WBC heavyweight champion Deontay Wilder will have one eye on a future super-fight with IBF, IBO, WBA champion Anthony Joshua on Saturday when he defends his World Boxing Council heavyweight title against Canadian challenger Bermane Stiverne in New York.

Wilder (38-0, with 37 KOs) faces Stiverne for the second time, two years after winning the title from the 39-year-old in a one-sided unanimous victory in Las Vegas in January 2015.
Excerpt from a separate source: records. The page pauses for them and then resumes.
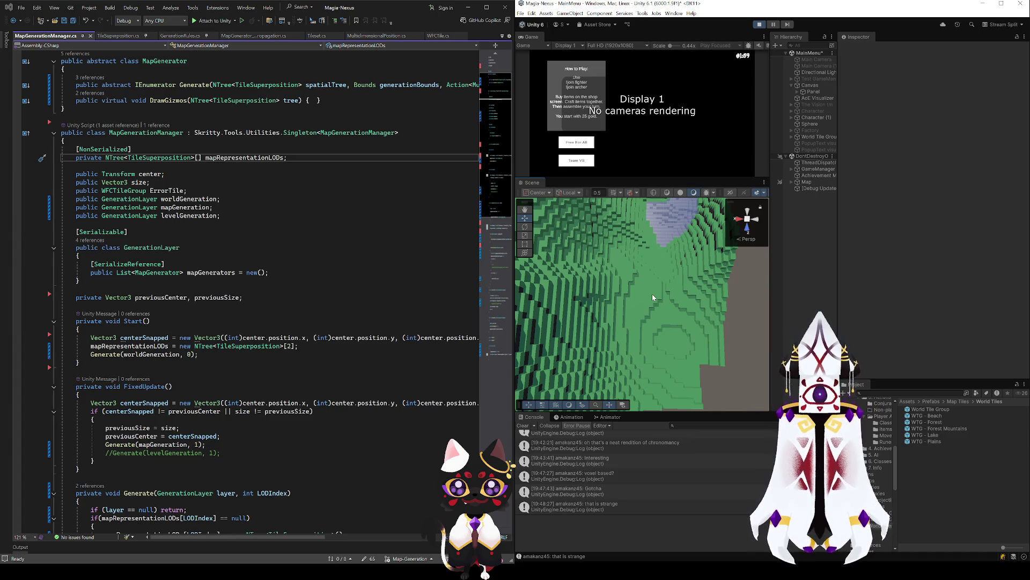
mouse_move(687, 355)
left_mouse_down()
mouse_move(655, 248)
mouse_move(704, 393)
mouse_move(656, 312)
mouse_move(692, 357)
mouse_move(850, 274)
mouse_move(858, 292)
mouse_move(574, 267)
left_mouse_up()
The Canadian earned another crack at Wilder in September after the scheduled challenger, Luis Ortiz, failed a drugs test.

If their first meeting is anything to go by, Wilder is expected to have little difficulty in putting away Stiverne for a second time. Judges scored the first fight 120-108, 119-108 and 118-109 in Wilder's favour.

An explosive Wilder performance at the Barclays Center in Brooklyn would intensify the drumbeat for the heavyweight match-up that the boxing world craves -- a collision against British star Joshua.

Joshua said after his title defence over Carlos Takam in Cardiff last weekend that a fight with Wilder "has to happen."

"Boxing needs it and so do I, 100 percent," he said.

The prospects for that fight however have been complicated by the WBC's decision to declare the winner of Saturday's undercard bout between Dominic Breazeale and Eric Molina as the mandatory challenger for Wilder.

Wilder however has accused Joshua of ducking him, and declares that he is ready to fight the Briton.

"As soon as Anthony Joshua accepts the fight, then I'll be there," Wilder said. "They're trying to distract people because they know that I'm a danger to anybody's career. All their excuses have nothing to do with the sport of boxing," he said.

"The only thing people care about is the best fighting the best, and that's what I'm trying to do. I've called out every name in the sport. All the top guys have ducked me, so I just have to take care of the people that are able to get in the ring."